Serendipity is hooked up behind the Refuge headquarters about 30 yards from the edge of Grand Pass - a wide waterway into which some of the Mississippi River water flows to the Gulf. A half mile up the pass we can see ships traveling up and down the river. Grand Pass is one of the busiest waterways that we have seen anywhere along the Mississippi River. Diesel supply boats that supply the oil rigs out in the Gulf of Mexico dock here, load supplies, and ferry crews. A couple of heliports from which helicopters supply the oil rigs, add to the noise. Often we can see several supply boats passing by our front door simultaneously.
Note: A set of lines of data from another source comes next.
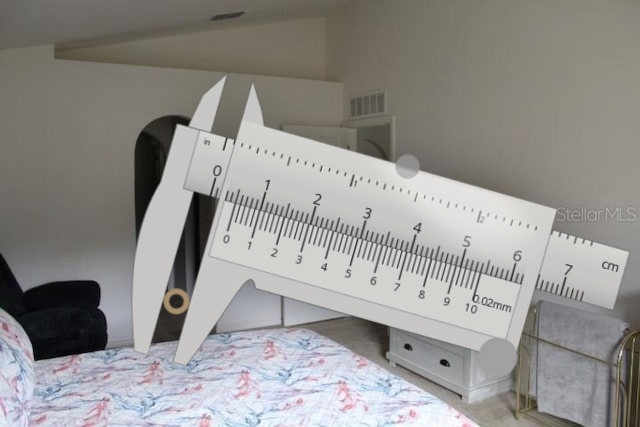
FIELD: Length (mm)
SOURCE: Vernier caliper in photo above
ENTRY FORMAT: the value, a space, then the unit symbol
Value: 5.0 mm
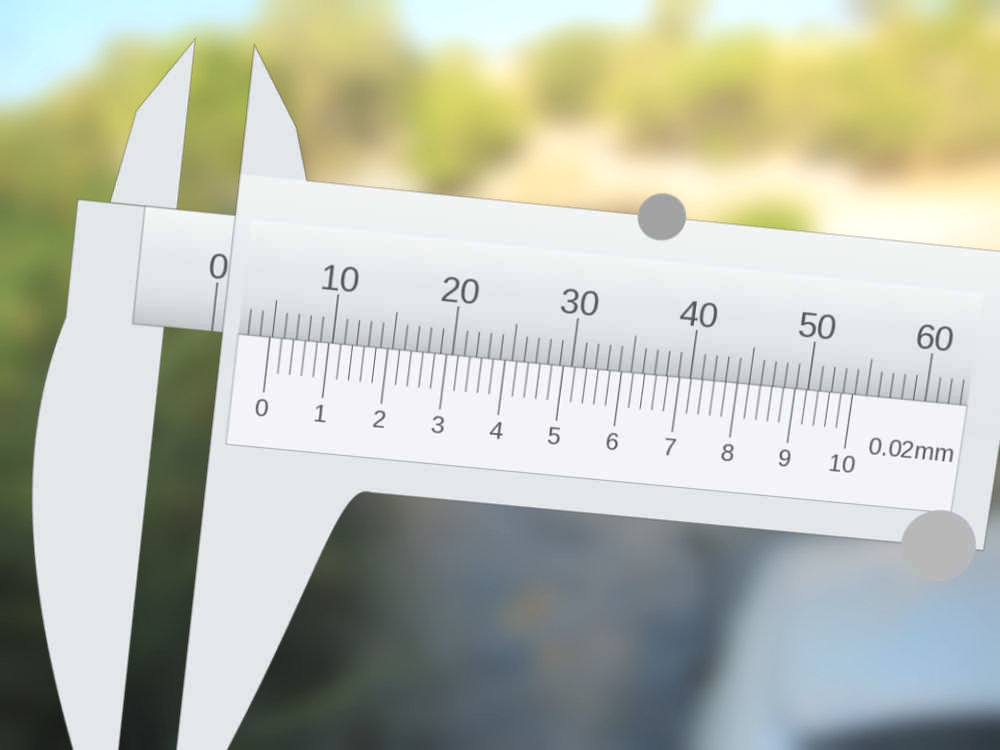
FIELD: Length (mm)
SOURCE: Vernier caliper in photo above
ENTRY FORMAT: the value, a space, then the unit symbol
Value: 4.8 mm
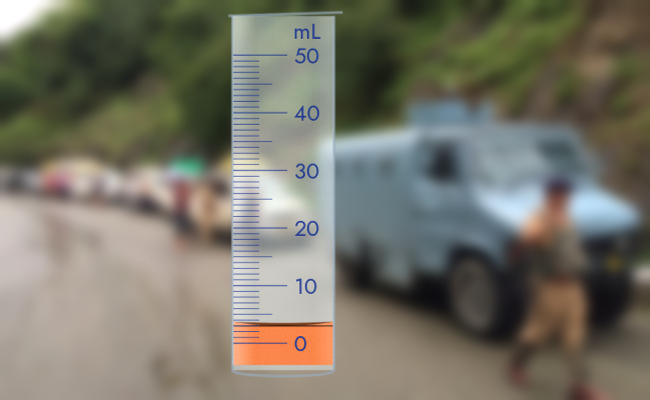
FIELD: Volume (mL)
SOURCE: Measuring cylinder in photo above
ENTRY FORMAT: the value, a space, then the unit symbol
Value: 3 mL
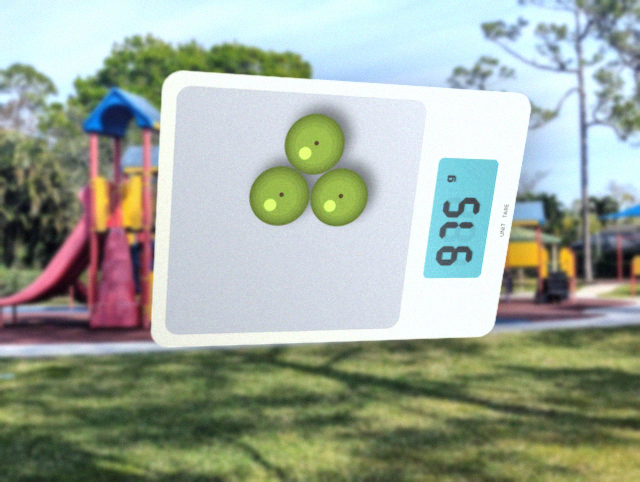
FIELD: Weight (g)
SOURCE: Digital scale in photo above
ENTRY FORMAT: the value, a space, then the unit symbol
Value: 975 g
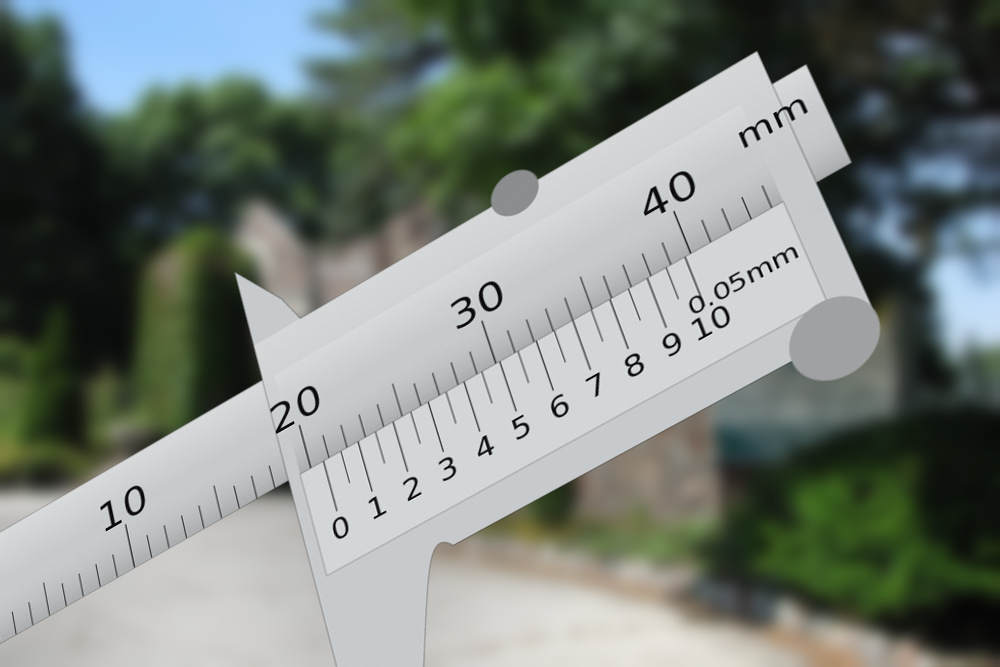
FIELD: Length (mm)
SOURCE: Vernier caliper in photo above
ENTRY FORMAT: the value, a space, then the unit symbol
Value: 20.7 mm
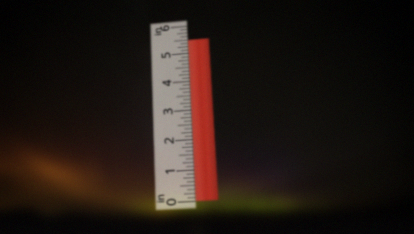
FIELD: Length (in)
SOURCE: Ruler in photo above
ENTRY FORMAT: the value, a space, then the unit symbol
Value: 5.5 in
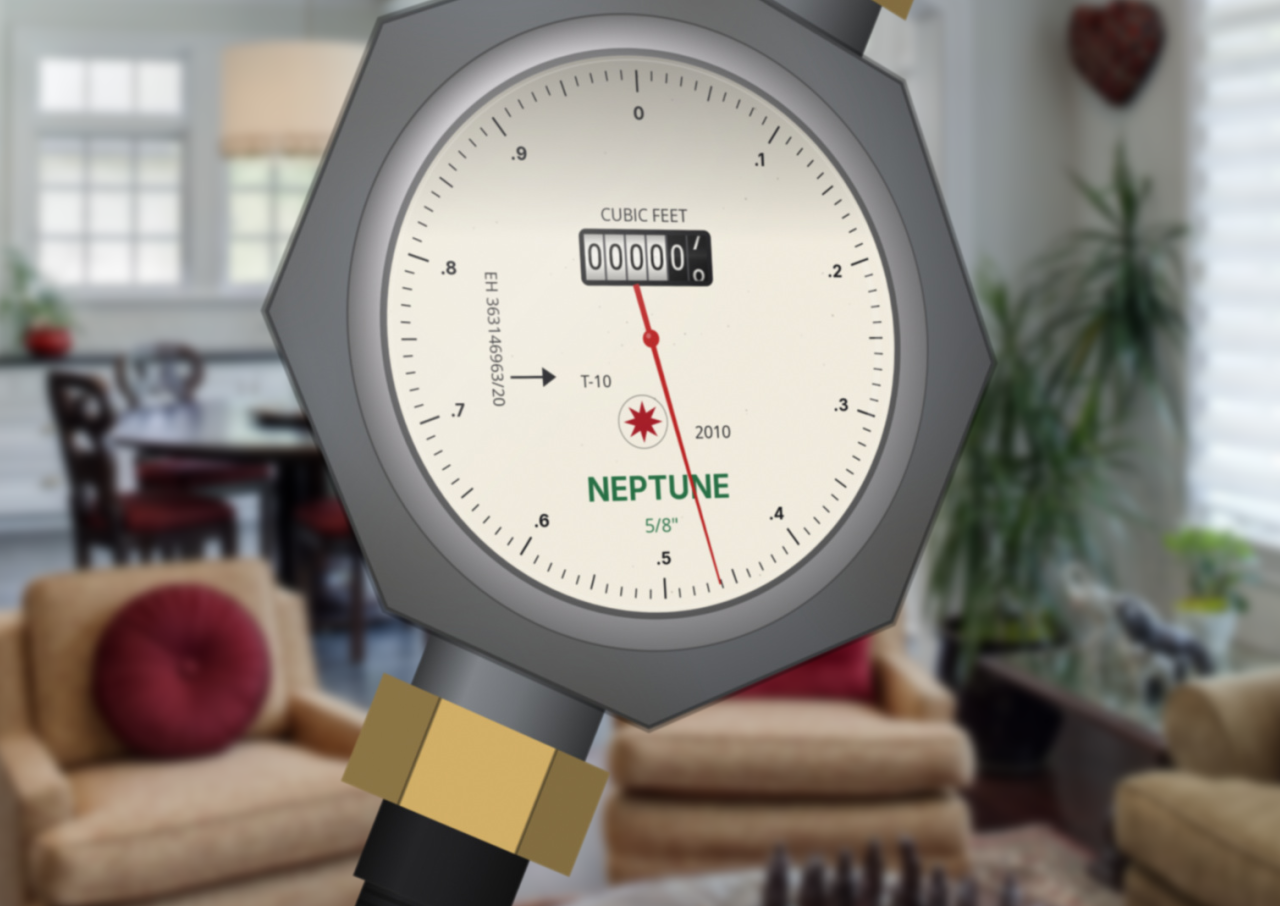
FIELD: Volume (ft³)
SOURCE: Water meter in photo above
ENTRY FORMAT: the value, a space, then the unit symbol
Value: 7.46 ft³
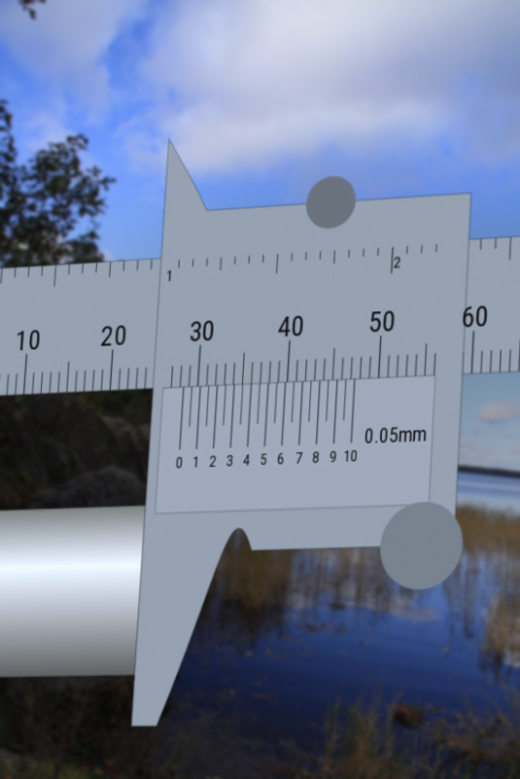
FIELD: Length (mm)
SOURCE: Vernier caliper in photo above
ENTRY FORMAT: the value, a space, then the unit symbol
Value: 28.4 mm
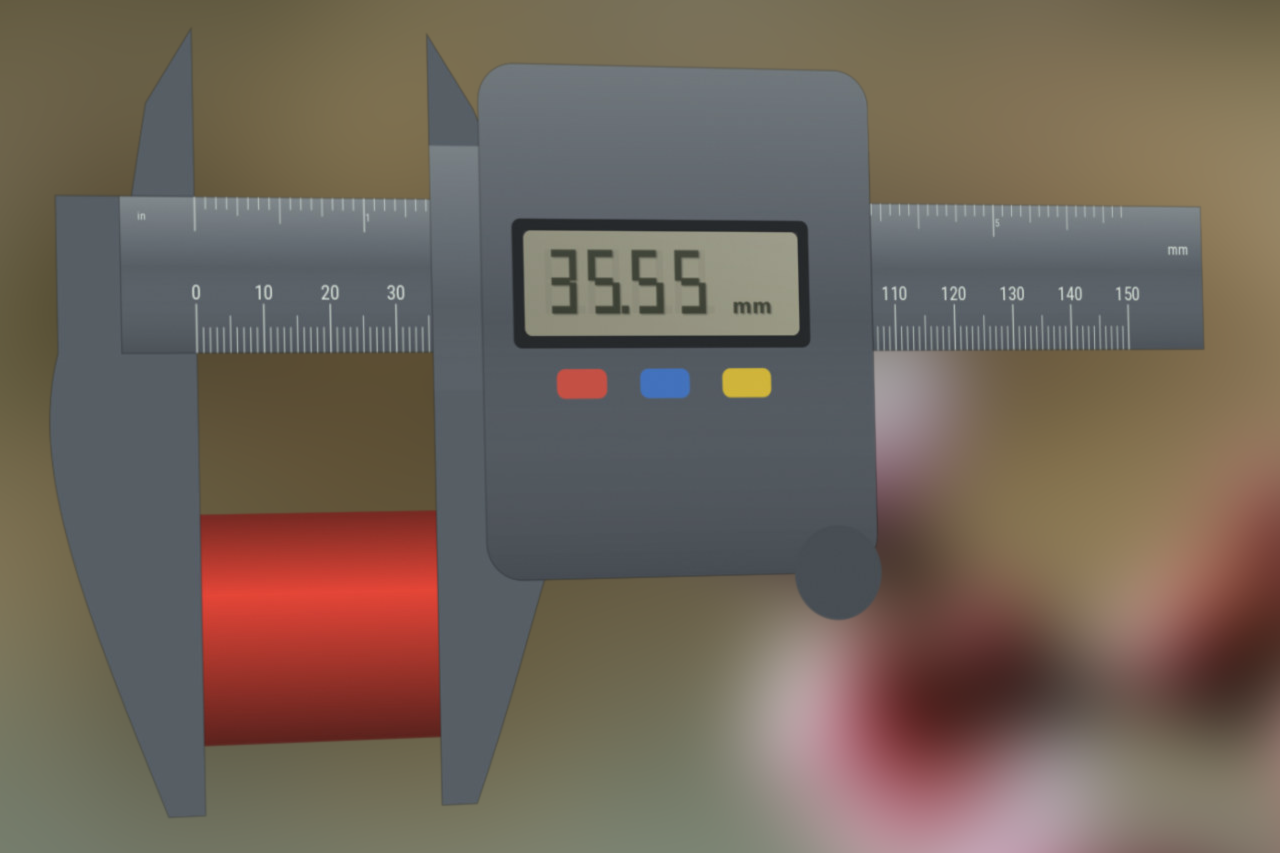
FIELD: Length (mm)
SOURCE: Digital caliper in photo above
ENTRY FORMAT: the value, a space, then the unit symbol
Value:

Every once in a while we hear the roaring of large diesel engines coming to fill their diesel tanks at the “filling station” behind our motorhome. The noise does not disturb us very much except in the middle of the night.
Interestingly, the wildlife seems to have adapted to the diesel fumes and the cacophony. Several brown pelicans frequent the pilings, waiting for the trash fish discarded from the shrimp catch. Stepping out of the door one night, I almost stepped on a large nutrea which casually loped across the yard and dove into the waters of the pass. Every evening, yellow-crowned night herons quarrel over the favorite hunting site on the top of a piling which overlooks the murky waters of the pass. Each morning boats stir up bait fish or something that attract the laughing gulls, herring gulls and least terns into a feeding frenzy.
On the other side of the motorhome is a small port occupied mostly by shrimp boats. On this same port is a dock with several slips used by the Fish and Wildlife Service. Thus on one side of this peninsula, on which we temporarily reside, is an almost steady flow of diesel supply boats and on the other there is a lesser flow of shrimp and FWS boats. Outside the west windows of Serendipity is a view of a large yacht owned by the Fish and Wildlife Service. It was confiscated from some drug smugglers who operated in the Gulf. When I mentioned that maybe we could borrow it for a quick trip to the Bahamas, my suggestions was met with only a grin. Oh well! We would probably have gotten a terrible sun burn on the Bahamian beaches anyway.